= Beginning of Section =
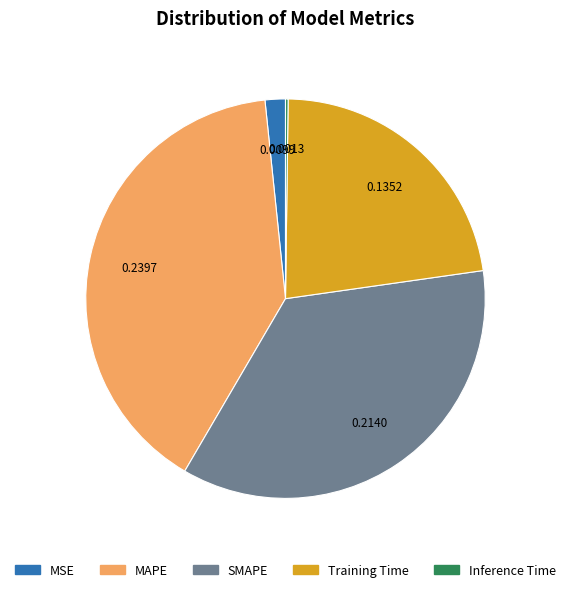

Is there a majority slice in this chart?

No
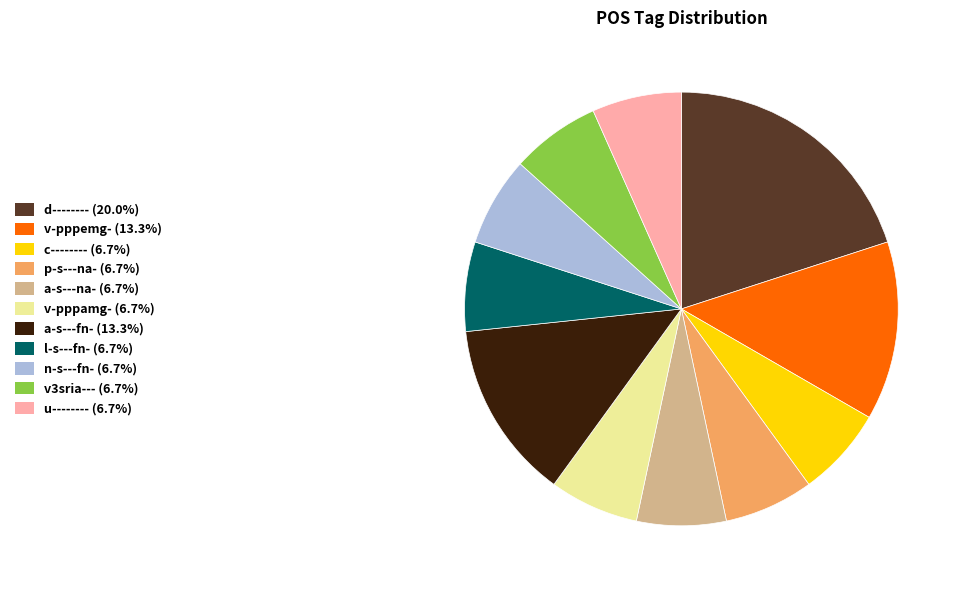

Does any single category account for the majority?

No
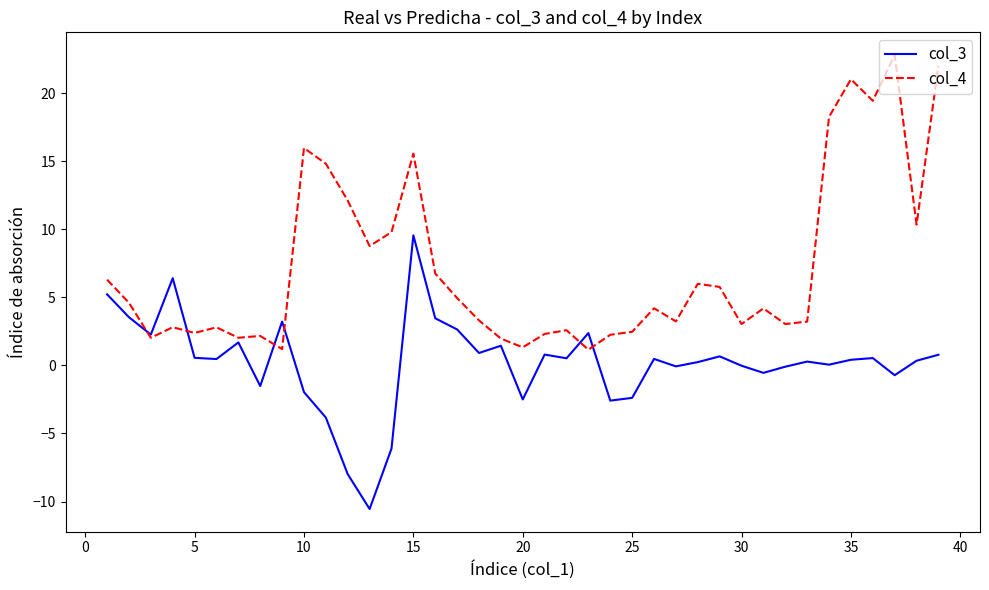

Does the chart display data point markers on the line(s)?

No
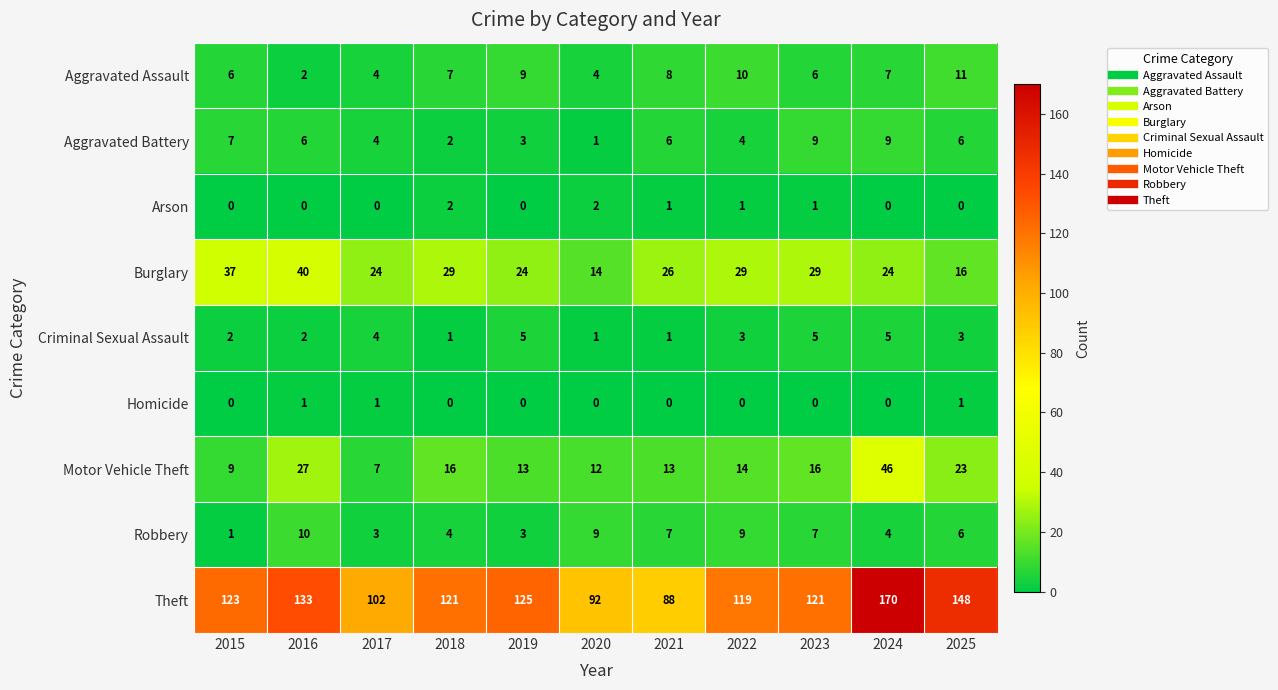

How many values in the Burglary series are below 26?

5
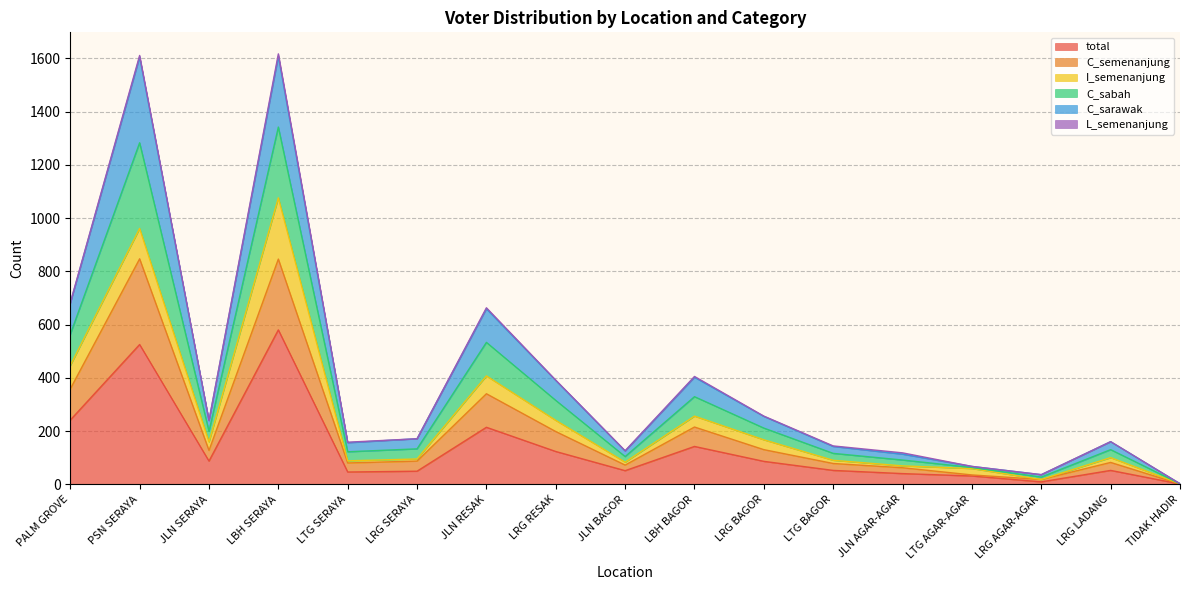

Is it true that total equals 13 at LRG AGAR-AGAR?

False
= End of Section =
> _WHAT TO DO_: Can you copy every line of the records above word for word, leaving out the pictures?

> _ANSWER TO THE EXERCISE_:
Is there a majority slice in this chart?

No

Does any single category account for the majority?

No

Does the chart display data point markers on the line(s)?

No

How many values in the Burglary series are below 26?

5

Is it true that total equals 13 at LRG AGAR-AGAR?

False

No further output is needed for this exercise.